和rnn一样，cnn和dnn区别也是只在网络结构上有区别。

首先了解cnn相关的模块，需要注意各模块传入的参数：

tf.nn.conv2d
tf.nn.max_pool
这里只用了卷积层和池化层，其他模块在前面都用过了。

定义网络结构：

def cnn_net(x, keepprob):
	w1 = tf.Variable(tf.random_normal([5, 5, 1, 64]))
	b1 = tf.Variable(tf.random_normal([64]))
	w2 = tf.Variable(tf.random_normal([5, 5, 64, 32]))
	b2 = tf.Variable(tf.random_normal([32]))
	w3 = tf.Variable(tf.random_normal([7*7*32, 10]))
	b3 = tf.Variable(tf.random_normal([10]))
	hidden1 = pool(conv2d(x, w1, b1))
	hidden1 = tf.nn.dropout(hidden1, keepprob)
	hidden2 = pool(conv2d(hidden1, w2, b2))
	hidden2 = tf.reshape(hidden2, [-1, 7*7*32])
	hidden2 = tf.nn.dropout(hidden2, keepprob)
	output = tf.matmul(hidden2, w3) + b3
	return output

二、Keras入门——实现 MNIST

项目地址：https://github.com/audier/my_deep_project/tree/master/basic_deep_model
利用keras建模会减少一定的代码量，少定义很多东西,这里简单介绍一下。

1. DNN

用keras搭建DNN模型需要熟悉下面几个模块：
可以通过keras的手册进行查看：https://keras-cn.readthedocs.io/en/latest/

from keras.models import Model
from keras.layers import Input, Dense, Dropout
from keras import regularizers
from keras.optimizers import Adam

模型选择与建模

# =============定义网络结构==============
inputs = Input(shape=(784,))
h1 = Dense(64, activation='relu', kernel_regularizer=regularizers.l2(0.01))(inputs)
h1 = Dropout(0.2)(h1)
h2 = Dense(64, activation='relu', kernel_regularizer=regularizers.l2(0.01))(h1)
h2 = Dropout(0.2)(h2)
h3 = Dense(64, activation='relu', kernel_regularizer=regularizers.l2(0.01))(h2)
h3 = Dropout(0.2)(h3)
outputs = Dense(10, activation='softmax', kernel_regularizer=regularizers.l2(0.01))(h3)
model = Model(input=inputs, output=outputs)

损失函数和优化器

# ============训练所需损失函数==========
opt = Adam(lr=0.01, beta_1=0.9, beta_2=0.999, epsilon=1e-08)
model.compile(optimizer=opt, loss='categorical_crossentropy', metrics=['accuracy'])
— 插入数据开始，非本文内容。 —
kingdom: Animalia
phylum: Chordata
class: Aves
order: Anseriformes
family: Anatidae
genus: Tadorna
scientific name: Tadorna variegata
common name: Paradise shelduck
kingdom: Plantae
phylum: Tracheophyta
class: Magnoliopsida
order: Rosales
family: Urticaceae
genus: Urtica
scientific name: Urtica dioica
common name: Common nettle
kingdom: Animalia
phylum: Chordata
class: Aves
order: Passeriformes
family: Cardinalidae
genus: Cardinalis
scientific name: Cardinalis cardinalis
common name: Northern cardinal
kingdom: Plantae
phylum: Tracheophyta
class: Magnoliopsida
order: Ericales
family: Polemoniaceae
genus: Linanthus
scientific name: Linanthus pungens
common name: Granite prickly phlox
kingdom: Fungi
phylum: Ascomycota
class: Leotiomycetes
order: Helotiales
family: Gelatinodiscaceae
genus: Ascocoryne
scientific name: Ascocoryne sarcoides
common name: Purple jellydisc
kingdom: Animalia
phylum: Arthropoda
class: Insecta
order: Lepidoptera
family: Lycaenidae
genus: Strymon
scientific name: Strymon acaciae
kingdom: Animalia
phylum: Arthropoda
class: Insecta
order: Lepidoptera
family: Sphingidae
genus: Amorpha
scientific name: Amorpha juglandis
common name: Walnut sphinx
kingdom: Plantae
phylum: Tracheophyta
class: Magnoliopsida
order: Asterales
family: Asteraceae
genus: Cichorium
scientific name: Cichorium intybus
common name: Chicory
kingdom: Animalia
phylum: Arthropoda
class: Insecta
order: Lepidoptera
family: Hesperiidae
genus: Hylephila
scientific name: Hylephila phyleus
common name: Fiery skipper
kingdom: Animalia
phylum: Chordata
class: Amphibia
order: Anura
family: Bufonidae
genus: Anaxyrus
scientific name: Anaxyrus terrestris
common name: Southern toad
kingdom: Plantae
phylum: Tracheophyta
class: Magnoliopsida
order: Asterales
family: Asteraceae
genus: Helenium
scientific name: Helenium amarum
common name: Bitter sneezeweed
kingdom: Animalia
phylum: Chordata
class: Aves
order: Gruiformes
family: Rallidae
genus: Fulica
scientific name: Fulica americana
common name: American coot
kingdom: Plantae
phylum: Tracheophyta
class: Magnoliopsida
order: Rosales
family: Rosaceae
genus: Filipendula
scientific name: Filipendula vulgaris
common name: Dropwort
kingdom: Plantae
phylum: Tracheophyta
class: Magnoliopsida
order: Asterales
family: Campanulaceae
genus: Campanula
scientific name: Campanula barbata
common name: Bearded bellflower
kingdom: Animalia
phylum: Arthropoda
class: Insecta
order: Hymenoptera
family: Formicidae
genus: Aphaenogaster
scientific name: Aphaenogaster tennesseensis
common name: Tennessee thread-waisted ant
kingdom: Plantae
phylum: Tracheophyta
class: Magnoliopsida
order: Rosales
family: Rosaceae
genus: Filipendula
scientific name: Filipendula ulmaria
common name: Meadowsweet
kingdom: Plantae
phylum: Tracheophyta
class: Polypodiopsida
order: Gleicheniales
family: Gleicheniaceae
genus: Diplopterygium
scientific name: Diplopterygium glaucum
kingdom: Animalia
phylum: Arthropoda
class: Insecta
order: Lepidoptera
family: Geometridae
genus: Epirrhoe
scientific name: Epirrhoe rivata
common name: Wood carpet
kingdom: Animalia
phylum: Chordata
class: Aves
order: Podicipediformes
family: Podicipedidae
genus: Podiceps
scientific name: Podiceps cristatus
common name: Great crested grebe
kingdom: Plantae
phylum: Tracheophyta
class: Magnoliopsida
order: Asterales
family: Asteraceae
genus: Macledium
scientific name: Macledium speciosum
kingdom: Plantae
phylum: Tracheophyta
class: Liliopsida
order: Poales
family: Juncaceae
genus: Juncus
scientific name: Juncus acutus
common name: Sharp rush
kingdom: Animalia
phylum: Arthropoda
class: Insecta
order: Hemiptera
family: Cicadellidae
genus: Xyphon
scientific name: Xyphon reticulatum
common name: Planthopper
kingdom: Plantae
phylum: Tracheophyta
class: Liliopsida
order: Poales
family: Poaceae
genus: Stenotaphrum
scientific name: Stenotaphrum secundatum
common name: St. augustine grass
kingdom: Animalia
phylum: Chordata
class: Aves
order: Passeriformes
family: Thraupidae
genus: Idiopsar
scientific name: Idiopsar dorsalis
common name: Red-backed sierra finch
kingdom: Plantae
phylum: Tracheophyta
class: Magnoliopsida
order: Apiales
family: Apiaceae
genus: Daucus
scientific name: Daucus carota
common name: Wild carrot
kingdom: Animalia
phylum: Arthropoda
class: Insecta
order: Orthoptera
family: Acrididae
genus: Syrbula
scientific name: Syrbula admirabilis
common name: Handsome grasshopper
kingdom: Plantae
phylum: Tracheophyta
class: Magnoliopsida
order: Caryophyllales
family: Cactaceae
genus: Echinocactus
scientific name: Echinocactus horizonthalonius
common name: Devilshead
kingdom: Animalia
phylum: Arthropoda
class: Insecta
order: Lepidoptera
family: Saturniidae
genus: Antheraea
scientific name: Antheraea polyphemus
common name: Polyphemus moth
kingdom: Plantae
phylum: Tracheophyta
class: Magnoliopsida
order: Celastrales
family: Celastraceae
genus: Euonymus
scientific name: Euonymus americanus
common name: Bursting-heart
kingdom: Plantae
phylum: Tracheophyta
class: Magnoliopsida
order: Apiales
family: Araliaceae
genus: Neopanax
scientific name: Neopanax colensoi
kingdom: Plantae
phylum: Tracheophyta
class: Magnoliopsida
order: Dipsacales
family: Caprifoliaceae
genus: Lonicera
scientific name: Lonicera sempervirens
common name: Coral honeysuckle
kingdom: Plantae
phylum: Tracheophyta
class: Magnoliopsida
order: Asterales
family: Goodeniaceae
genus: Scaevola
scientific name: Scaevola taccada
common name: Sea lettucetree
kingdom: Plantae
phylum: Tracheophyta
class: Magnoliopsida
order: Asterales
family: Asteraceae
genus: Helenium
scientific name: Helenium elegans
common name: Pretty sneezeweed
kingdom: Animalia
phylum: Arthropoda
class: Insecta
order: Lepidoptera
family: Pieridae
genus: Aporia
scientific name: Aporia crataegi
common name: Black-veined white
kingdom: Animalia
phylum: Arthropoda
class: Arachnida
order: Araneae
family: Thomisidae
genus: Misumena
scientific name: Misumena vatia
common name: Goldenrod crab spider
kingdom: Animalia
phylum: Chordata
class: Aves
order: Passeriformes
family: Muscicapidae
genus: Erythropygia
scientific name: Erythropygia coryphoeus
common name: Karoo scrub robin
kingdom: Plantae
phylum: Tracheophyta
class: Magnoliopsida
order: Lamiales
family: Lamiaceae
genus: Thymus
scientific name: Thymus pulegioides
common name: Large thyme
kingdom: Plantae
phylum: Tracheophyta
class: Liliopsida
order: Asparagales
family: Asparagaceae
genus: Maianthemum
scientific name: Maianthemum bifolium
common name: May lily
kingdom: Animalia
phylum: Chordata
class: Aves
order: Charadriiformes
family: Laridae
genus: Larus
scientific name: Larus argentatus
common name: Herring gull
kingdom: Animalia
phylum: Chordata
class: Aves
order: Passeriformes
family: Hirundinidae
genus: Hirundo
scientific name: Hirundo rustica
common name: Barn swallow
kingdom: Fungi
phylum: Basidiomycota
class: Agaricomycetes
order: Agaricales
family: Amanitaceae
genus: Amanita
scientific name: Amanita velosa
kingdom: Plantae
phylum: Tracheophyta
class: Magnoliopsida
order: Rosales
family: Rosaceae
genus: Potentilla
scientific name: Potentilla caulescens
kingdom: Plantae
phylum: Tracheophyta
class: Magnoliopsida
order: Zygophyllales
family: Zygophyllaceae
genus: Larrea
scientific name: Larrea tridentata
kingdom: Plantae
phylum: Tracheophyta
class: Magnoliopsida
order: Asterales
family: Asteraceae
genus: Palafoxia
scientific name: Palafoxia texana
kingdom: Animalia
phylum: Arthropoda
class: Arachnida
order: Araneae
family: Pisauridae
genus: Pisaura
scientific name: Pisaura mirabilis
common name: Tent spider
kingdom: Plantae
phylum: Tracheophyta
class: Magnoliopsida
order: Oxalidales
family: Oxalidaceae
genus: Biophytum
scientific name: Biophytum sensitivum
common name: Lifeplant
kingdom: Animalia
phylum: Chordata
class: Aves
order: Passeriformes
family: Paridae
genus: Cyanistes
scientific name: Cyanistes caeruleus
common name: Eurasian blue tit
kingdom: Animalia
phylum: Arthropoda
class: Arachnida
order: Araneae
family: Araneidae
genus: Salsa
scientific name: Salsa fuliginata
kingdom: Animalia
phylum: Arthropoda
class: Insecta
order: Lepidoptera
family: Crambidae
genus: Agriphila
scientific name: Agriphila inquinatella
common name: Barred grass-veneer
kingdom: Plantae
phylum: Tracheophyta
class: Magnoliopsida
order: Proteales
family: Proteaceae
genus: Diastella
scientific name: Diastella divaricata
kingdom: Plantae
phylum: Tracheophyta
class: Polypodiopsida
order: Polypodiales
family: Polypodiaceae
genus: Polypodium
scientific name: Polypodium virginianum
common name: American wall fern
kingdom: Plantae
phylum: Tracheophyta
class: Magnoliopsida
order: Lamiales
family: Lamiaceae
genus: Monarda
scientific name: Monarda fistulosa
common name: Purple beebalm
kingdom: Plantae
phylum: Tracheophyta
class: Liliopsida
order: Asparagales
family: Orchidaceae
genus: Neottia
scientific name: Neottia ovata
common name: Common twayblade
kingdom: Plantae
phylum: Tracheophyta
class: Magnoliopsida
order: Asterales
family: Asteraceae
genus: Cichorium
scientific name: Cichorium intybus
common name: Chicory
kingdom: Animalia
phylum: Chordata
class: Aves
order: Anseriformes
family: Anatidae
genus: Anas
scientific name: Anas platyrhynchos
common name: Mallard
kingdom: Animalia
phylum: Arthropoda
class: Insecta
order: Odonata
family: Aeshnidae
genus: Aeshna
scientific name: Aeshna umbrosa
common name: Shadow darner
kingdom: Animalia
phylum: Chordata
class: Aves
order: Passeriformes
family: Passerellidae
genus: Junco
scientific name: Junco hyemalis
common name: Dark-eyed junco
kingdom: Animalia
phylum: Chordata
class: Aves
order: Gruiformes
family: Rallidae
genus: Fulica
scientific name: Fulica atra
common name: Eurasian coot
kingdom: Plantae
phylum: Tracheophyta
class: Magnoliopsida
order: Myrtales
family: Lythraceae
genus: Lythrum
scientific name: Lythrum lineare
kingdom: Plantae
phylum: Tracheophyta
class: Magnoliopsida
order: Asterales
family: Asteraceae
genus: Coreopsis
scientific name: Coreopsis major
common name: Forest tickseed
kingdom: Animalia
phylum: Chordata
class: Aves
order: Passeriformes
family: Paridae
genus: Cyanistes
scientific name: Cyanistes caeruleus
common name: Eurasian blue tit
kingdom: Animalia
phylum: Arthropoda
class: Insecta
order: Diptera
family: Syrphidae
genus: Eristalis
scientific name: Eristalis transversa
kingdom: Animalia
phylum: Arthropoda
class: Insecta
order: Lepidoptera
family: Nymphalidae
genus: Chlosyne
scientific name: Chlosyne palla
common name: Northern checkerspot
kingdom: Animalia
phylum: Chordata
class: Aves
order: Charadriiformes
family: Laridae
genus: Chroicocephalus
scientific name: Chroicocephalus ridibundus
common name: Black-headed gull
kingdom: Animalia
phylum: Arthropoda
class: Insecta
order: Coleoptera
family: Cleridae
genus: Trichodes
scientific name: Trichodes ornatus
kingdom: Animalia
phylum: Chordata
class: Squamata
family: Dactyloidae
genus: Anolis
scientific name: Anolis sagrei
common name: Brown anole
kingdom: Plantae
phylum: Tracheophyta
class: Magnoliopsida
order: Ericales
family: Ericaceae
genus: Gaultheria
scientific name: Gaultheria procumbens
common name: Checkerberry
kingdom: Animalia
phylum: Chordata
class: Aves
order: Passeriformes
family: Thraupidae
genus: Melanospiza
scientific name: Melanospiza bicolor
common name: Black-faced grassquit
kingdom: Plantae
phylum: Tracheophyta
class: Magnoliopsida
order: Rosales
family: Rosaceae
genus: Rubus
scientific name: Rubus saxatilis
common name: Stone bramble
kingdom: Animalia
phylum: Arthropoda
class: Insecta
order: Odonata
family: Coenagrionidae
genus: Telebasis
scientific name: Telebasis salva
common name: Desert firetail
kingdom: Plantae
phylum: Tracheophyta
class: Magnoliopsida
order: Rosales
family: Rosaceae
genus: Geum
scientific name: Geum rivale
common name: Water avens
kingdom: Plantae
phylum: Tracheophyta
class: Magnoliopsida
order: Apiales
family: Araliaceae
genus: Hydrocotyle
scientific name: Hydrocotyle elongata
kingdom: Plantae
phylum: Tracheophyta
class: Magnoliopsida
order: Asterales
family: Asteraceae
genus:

# ================开始训练==============
model.fit(x=xs, y=ys, validation_split=0.1, epochs=4)

model.save('k_dnn.h5')

2. RNN

同上，直接给出模型搭建：

from keras.layers import LSTM
# =============定义网络结构==============
inputs = Input(shape=(28, 28))
h1 = LSTM(64, activation='relu', return_sequences=True, dropout=0.2)(inputs)
h2 = LSTM(64, activation='relu', dropout=0.2)(h1)
outputs = Dense(10, activation='softmax', kernel_regularizer=regularizers.l2(0.01))(h2)
model = Model(input=inputs, output=outputs)

# ============训练所需损失函数==========
opt = Adam(lr=0.003, beta_1=0.9, beta_2=0.999, epsilon=1e-08)
model.compile(optimizer=opt, loss='categorical_crossentropy', metrics=['accuracy'])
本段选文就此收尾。